In her debut book, Nigerian-American journalist Olopade finds qualified cause for optimism about Africa’s future.
Distinguishing “lean” from “fat” economies, the author, a Knight Law and Media Scholar at Yale, observes that Africa is perhaps uniquely well-prepared for a future marked by scarcity. In a time when global food needs are expected to rise by 70 percent by 2050, “African agriculture holds an obvious value proposition for the rest of the world—one that defeats local poverty and hunger at once.” In other words, making of Africa a world breadbasket will both enrich the continent and keep people from starving.

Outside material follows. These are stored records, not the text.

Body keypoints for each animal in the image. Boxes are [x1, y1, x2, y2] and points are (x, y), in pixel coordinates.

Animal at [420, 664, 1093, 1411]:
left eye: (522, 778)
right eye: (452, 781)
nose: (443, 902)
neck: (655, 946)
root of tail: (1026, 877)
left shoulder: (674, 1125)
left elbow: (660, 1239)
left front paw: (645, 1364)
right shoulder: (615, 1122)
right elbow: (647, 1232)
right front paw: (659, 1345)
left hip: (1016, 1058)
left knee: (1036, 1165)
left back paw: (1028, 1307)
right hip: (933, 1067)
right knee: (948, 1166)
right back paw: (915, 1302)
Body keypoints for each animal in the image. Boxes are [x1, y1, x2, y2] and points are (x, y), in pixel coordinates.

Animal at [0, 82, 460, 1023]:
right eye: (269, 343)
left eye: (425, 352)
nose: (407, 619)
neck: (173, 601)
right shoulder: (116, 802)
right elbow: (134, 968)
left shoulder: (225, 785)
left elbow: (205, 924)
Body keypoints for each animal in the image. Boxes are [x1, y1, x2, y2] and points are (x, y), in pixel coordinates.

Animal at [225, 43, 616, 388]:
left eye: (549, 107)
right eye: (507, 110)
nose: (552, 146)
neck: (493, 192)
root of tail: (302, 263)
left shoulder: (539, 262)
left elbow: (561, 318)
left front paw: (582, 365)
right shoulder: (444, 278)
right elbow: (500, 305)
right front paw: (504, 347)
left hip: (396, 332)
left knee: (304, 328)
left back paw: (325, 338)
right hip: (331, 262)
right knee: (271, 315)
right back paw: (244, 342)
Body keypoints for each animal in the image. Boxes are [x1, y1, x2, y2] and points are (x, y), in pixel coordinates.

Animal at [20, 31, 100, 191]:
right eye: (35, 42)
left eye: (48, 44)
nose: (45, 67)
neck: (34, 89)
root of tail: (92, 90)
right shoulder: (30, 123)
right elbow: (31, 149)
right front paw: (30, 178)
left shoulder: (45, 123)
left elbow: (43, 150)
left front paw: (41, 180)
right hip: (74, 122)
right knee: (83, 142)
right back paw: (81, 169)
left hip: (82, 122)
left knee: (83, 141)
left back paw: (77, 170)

Yet, as she notes, there are numerous structural impediments to effecting this green revolution, not least the lack of irrigated farmland and of the technology needed for irrigation, to say nothing of larger problems such as inefficiency and corruption. African nations, she argues, can overcome these difficulties. For example, she cites the case of the region of Somalia known as Somaliland, which, against all the odds, has in the last two decades “held four peaceful rounds of elections, established a central bank, printed its own currency, and built an elaborate security apparatus.” Announcing a distaste for the word “development,” Olopade writes persuasively of the need for Western-style aid that is adapted to local customs and institutions, allowing for a mix of traditional and modern, market-based solutions to address challenges such as the lack of credit and the uneven distribution of resources. For all those challenges, she argues, the various “maps” of Africa—technological, commercial, agricultural, natural—all point to a wealth of possibilities to help “build wealth, strengthen formal institutions, and aid the least fortunate.”
A refreshingly hopeful argument, well-grounded in data and observation—of considerable interest to students of geopolitics, demographics and economic trends.